Pero hay más. La nueva asignatura pretende inculcar, al menos, dos graves errores antropológicos y morales.
EL primero consiste en la asunción del principio, derivado de la nefasta ideología de género, de que la diferenciación sexual de la persona carece de relevancia a la hora de comportarse sexualmente, es decir, que la orientación homosexual o heterosexual es asunto del arbitrio de cada persona sobre la que no puede recaer ninguna consideración moral. El segundo consiste en la asunción del principio de que la verdad moral no existe o queda reducida al resultado del eventual consenso mayoritario de una sociedad. Es decir, la falacia de que la opinión cambiante de la mayoría sea criterio de verdad moral. Como resulta evidente, no se trata de una polémica que enfrente a los creyentes y a quienes no lo son, sino a quienes defienden la libertad de enseñanza y a quienes no lo hacen.

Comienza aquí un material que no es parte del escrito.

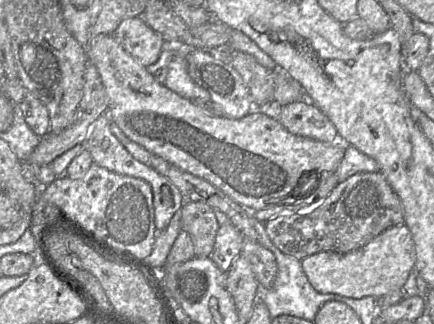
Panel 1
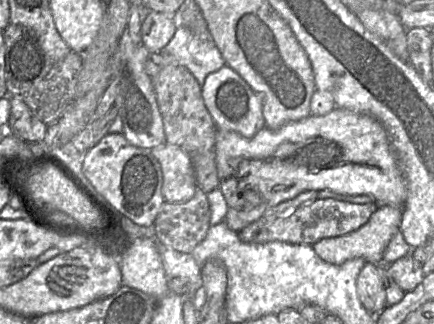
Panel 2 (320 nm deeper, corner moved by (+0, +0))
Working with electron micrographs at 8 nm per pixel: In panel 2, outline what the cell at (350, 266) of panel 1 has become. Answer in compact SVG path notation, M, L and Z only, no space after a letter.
M380 205L358 230L342 236L324 238L313 244L313 249L322 260L334 265L343 264L354 258L362 258L366 262L383 265L384 251L393 235L400 230L401 216L401 208L393 205Z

En conclusión, la nueva ley atenta tanto contra la verdad como contra la libertad. Asume principios morales equivocados o que, al menos, no son compartidos por gran parte de la sociedad, acaso su mayoría. Atenta contra la libertad de padres, alumnos y profesores, al imponerles la asunción de valores morales controvertidos. Bastaría, en cualquier caso, para criticarla con esto último. No es lo malo sólo su contenido, sino la extralimitación del poder político que entraña. En cualquier caso, aunque se tratara sólo de la formación de buenos ciudadanos, una exigua mayoría parlamentaria y el Gobierno sustentado en ella carecen del derecho a determinar en qué consiste ser un buen ciudadano. A menos que ser un buen ciudadano consista en ser necesariamente de izquierdas o votar al Partido Socialista. No faltan, pues, razones contra la ley, ni a favor de la objeción de conciencia contra su cumplimiento.